In many countries the structure of health care is under review, and strengthening the delivery of primary health care is a common concern.1,2 Primary care implies medical care in the context of the individual’s psychosocial and family structure—the “contextual complexity” of medical care3—and this primary care orientation4 improves cost-effectiveness.5 The medical discipline most directly involved in developing primary care is family practice; in Europe and the United Kingdom it is also referred to as general practice. We will use the term family practice, since these terms are used interchangeably in the international literature.3
For the continued development of the discipline of family practice, it is essential to evaluate the needs of patients and the effectiveness of primary care, and to develop evidence to guide practice. To achieve this, routine patient care in the community has to be subjected to systematic research. Practice-based research networks (PBRNs) provide the primary care disciplines with the research laboratories needed to promote scientifically rigorous collection of data. These laboratories reflect the social setting of practice and the personal relations between physicians and patients over time. They provide the opportunities to study unselected health problems, the effect of continuity of care, individual disease prevention strategies, care of families, and the implications of providing care with respect to individual and sociocultural norms and values.6,7
This personal dimension of family practice can cause tension with the need for research to be representative of and applicable to family practice in general. This is a limitation of single-practice research. Thus, researchers usually aim for a representative mix of family practices in primary care research. Involving more practices also opens the possibility of recruiting larger numbers of patients and physicians. The networking of practices for research is a way of investing in the research culture of family medicine and creating favorable conditions to collect data, test interventions, and study the outcomes of care. PBRNs have become an important element in family practice and have been increasing in number and scope.8-10 Their development can benefit from a better understanding of their strengths and weaknesses. In particular, the sharing of different experiences can help identify some key aspects of network operations.
Methods
The 1998 Wisconsin Research Network Conference provided an opportunity for the authors to study PBRN experiences. Network experiences from the United Kingdom and the Netherlands were presented, and this resulted in a comparison of 3 networks in 3 countries: the Wisconsin Research Network (United States), the Wessex Primary Care Research Network (England),11 and the Nijmegen Family Practice Academic Network (the Netherlands).12-14 Although this is an arbitrary selection of networks, each has a record of family practice research and operates in its prevailing health care setting and within its national culture of clinical research. This suggested that the comparisons would yield insights that are relevant for family practice research networks in general.

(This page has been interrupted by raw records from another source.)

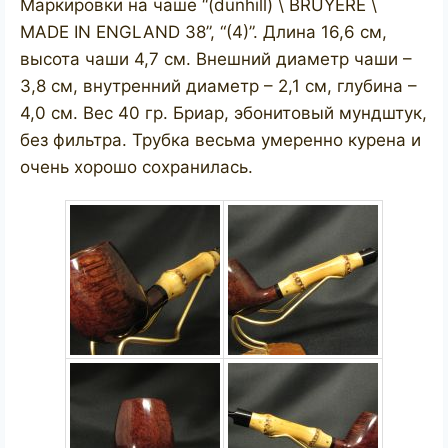
Маркировки на чаше “(dunhill) \ BRUYERE \
MADE IN ENGLAND 38”, “(4)”. Длина 16,6 см,
высота чаши 4,7 см. Внешний диаметр чаши –
3,8 см, внутренний диаметр – 2,1 см, глубина –
4,0 см. Вес 40 гр. Бриар, эбонитовый мундштук,
без фильтра. Трубка весьма умеренно курена и
очень хорошо сохранилась.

In the presentations and discussions various aspects of PBRN structure and operation were addressed. We condensed these into 4 key areas: (1) the missions of the networks; (2) the contribution of the networks to the evidence base of family medicine;11-31 (3) the management of the networks, relationship to members, and data collection; and (4) the financing of the network infrastructure and studies.
Results
Information about the 3 networks is summarized in the Tables: In Table 1 the key characteristics are outlined, and in Table 2 the results of 5 characteristic studies are listed, including funding source and main publications. The Wisconsin network lists more than 700 members, including 467 family physicians in 207 practices (approximately one third of the family physicians in the state), who cover a population of more than 900,000. The network also includes specialists, nurses, and researchers. The Wessex network covers a patient population of more than 1.7 million people and involves 234 family physicians in 125 practices, as well as practice nurses, dentists, pharmacists, and optometrists. The Nijmegen network is based on a stable group of 10 practices with 25 family physicians. It covers a population of 45,000 that reflects the composition of the Dutch population in age and social class. Each network has a direct link to academic family medicine.
Missions of the Networks
The goal of all 3 networks is to increase the evidence base of primary care. However, there are important differences in the way this mission is put into operation. The Nijmegen network collects patient-related data on an ongoing basis. Since 1971 it has collected all presented morbidity, and since 1986 it has accumulated a core set of process and outcome data from patients with hypertension and heart disease, diabetes mellitus, asthma, and chronic obstructive pulmonary disease. Thus, a database of long-term individual morbidity and outcome of care has been built that forms the index for further clinical research. Data collection and associated research are centrally structured, and all practices and physicians are fully committed to the data collection.